'It's only looking back that we realise what the warning signs were'
The O’Malley family shoulder the burden of responsibility for their mother’s care, writes ROSITA BOLAND
“I was very upset when I heard mum had Alzheimer’s. I was upset for mum: I wasn’t really worried about myself. When we were little, we used to go to a childminder whose mother had Alzheimer’s. From seeing another person with Alzheimer’s, I saw where it was going to go with mum. It was upsetting, I won’t deny it. What made it worse was that when mum found out, she felt she was useless and worthless.”
Michael O’Malley (20) is talking about his mother, Marcella (52). The O’Malley family, Michael, his parents Kieran (50) and Marcella, and his 14-year-old brother, live in Douglas, Co Cork. Marcella O’Malley started to display signs of early onset of dementia when she was 44. She was formally diagnosed three years ago.
There are some 43,000 people in the State with a diagnosis of dementia. Ten per cent of them are diagnosed with early onset, which means diagnosis is given under the age of 65. To the knowledge of the Alzheimers Society in Ireland, the youngest person on record at present in the State to receive a diagnosis was 36. Thousands of others, like Marcella O’Malley, are diagnosed in their 40s or 50s.
Reduce the stigma
“It’s only looking back . . . that we realise what the warning signs were,” recalls Kieran. Father and son are sitting at their kitchen table in Douglas, going over the last decade of family life together. They’ve agreed to be interviewed because they are anxious to reduce the stigma around a diagnosis of dementia: a stigma that Maurice O’Connell, chief executive of the Alzheimer’s Society, suggests is akin to what “cancer was 25 years ago.”
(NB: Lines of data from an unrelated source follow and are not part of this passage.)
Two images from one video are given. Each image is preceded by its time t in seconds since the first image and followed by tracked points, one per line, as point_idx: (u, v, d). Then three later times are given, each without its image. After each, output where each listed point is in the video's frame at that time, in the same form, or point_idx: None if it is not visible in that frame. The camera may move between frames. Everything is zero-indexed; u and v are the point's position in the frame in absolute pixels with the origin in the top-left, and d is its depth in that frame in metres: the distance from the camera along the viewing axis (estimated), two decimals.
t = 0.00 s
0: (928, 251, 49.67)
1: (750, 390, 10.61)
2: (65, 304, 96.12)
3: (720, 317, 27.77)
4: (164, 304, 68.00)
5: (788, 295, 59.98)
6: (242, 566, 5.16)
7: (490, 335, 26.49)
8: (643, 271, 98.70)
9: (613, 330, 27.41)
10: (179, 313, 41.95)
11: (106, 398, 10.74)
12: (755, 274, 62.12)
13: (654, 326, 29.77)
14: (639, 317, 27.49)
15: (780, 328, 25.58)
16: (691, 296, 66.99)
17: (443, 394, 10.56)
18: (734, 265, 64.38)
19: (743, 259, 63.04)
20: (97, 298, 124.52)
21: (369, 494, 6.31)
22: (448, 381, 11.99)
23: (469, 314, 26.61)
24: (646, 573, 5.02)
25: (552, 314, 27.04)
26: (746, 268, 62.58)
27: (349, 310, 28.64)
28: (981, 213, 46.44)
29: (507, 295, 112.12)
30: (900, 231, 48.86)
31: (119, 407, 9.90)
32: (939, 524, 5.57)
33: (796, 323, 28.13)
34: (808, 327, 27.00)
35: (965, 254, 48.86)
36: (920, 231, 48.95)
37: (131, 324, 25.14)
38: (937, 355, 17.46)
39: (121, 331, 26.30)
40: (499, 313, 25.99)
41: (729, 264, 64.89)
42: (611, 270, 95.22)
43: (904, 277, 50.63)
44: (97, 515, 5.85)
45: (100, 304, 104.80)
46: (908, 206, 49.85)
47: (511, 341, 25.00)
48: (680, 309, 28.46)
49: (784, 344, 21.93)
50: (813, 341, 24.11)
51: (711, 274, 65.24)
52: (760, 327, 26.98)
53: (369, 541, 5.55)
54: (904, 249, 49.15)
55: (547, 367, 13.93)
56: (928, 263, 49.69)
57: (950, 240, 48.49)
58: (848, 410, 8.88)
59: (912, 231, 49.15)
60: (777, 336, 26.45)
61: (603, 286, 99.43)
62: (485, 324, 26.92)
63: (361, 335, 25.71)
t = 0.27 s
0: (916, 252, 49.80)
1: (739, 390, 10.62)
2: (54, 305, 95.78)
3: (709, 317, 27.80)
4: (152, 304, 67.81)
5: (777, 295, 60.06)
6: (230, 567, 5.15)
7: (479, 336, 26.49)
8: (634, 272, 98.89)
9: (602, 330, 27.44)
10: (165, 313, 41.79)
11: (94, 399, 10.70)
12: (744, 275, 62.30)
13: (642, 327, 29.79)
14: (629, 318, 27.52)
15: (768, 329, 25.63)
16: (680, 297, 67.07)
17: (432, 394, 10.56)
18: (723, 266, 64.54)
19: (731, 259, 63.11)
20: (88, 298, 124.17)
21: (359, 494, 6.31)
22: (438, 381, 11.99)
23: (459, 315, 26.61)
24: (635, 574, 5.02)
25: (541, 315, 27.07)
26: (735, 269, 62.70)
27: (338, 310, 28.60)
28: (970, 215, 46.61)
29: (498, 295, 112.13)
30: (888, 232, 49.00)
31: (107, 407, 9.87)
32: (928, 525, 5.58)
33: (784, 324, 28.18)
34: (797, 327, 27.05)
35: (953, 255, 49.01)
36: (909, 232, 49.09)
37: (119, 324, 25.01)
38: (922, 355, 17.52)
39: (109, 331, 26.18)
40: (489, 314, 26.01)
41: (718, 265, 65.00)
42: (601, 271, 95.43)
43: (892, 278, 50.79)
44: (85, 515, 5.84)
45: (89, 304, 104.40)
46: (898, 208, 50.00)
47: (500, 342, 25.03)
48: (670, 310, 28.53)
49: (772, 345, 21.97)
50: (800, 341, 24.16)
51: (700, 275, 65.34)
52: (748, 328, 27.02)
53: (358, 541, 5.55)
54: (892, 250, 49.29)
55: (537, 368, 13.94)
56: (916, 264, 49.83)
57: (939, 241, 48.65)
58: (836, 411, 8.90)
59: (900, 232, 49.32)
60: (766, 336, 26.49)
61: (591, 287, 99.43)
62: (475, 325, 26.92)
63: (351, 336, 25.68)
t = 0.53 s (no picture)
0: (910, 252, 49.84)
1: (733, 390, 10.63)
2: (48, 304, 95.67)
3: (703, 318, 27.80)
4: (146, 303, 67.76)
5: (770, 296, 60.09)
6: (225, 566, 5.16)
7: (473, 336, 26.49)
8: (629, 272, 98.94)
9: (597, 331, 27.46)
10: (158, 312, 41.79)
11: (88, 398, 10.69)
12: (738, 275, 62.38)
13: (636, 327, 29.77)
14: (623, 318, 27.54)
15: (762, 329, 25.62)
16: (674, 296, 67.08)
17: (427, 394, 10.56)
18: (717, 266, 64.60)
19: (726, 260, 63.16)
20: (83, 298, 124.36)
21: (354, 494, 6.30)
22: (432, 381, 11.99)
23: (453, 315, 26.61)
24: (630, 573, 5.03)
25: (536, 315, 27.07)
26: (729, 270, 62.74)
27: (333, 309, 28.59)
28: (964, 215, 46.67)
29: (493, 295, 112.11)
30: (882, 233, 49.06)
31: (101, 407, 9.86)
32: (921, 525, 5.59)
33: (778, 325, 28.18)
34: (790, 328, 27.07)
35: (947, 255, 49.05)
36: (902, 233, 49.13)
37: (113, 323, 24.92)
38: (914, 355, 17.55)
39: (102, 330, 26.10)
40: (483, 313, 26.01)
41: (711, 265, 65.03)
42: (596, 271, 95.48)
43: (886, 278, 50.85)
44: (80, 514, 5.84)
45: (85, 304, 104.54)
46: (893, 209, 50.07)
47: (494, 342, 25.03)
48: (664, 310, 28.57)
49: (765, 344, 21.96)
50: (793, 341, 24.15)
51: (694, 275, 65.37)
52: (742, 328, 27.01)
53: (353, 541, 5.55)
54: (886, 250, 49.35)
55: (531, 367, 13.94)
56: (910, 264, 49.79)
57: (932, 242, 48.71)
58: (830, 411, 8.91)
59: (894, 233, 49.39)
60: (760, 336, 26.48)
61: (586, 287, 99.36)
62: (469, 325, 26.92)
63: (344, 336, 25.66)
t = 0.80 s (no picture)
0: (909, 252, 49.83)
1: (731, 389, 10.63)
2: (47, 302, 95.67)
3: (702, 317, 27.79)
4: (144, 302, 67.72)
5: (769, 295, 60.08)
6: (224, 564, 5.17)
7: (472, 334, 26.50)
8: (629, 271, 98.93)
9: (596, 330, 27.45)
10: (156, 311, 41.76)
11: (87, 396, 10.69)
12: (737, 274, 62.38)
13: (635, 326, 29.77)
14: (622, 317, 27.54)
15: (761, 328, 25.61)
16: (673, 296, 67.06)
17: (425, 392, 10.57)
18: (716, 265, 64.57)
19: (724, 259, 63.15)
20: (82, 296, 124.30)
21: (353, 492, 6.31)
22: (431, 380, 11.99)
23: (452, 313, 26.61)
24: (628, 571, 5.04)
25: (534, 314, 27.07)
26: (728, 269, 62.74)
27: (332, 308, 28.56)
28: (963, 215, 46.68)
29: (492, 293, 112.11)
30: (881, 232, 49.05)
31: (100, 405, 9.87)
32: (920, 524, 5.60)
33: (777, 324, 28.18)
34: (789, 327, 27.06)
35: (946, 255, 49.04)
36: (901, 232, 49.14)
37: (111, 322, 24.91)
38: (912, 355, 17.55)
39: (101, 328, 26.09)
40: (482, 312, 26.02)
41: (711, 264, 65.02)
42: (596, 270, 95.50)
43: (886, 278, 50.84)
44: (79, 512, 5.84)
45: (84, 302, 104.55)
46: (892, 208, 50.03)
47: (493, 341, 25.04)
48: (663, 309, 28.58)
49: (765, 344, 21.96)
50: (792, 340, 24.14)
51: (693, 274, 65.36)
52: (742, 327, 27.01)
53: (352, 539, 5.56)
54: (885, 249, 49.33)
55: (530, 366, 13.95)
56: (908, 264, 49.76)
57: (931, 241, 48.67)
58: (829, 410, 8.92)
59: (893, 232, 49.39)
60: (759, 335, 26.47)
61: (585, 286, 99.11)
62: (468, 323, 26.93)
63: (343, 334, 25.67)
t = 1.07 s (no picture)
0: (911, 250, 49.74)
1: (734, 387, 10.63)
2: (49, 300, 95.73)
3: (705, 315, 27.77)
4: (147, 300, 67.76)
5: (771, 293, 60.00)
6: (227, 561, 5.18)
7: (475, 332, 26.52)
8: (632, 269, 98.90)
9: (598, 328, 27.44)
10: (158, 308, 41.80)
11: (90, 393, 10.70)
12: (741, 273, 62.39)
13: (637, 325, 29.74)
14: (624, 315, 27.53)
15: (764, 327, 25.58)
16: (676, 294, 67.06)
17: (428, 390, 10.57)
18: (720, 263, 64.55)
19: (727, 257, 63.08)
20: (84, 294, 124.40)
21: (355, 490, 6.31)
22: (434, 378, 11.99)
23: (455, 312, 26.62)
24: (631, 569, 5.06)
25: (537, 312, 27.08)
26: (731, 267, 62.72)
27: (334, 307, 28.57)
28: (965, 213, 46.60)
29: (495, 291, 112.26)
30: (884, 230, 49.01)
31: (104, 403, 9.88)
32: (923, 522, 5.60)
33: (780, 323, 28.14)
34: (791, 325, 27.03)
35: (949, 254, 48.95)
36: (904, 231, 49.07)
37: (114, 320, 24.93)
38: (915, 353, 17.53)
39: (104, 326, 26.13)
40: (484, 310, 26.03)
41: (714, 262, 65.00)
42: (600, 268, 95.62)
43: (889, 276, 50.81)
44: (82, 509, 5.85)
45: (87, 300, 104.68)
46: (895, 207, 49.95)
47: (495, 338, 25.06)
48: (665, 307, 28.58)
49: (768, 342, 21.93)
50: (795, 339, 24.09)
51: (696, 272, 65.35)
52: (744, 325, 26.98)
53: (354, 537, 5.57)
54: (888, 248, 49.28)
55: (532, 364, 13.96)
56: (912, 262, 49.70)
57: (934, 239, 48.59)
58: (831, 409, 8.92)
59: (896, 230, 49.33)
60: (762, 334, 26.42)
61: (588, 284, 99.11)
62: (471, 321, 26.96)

Kieran and Marcella have known each other for 30 years, and have been married for 21 years. Some eight years ago, Marcella started to change her behaviour around certain routine things. “She didn’t like to drive any more. She was nervous. She’d ask dad to drive instead,” says Michael. “She had always liked solving word puzzles. She could still figure them out, but she got me to write in the answers.”
“Initially, I put it all down to stress at work,” explains Kieran. Michael was 12 when his mother started to display symptoms of early onset of Alzheimer’s. His brother was then seven, and has recently admitted to the family that he cannot recall what his mother was like prior to onset of the condition.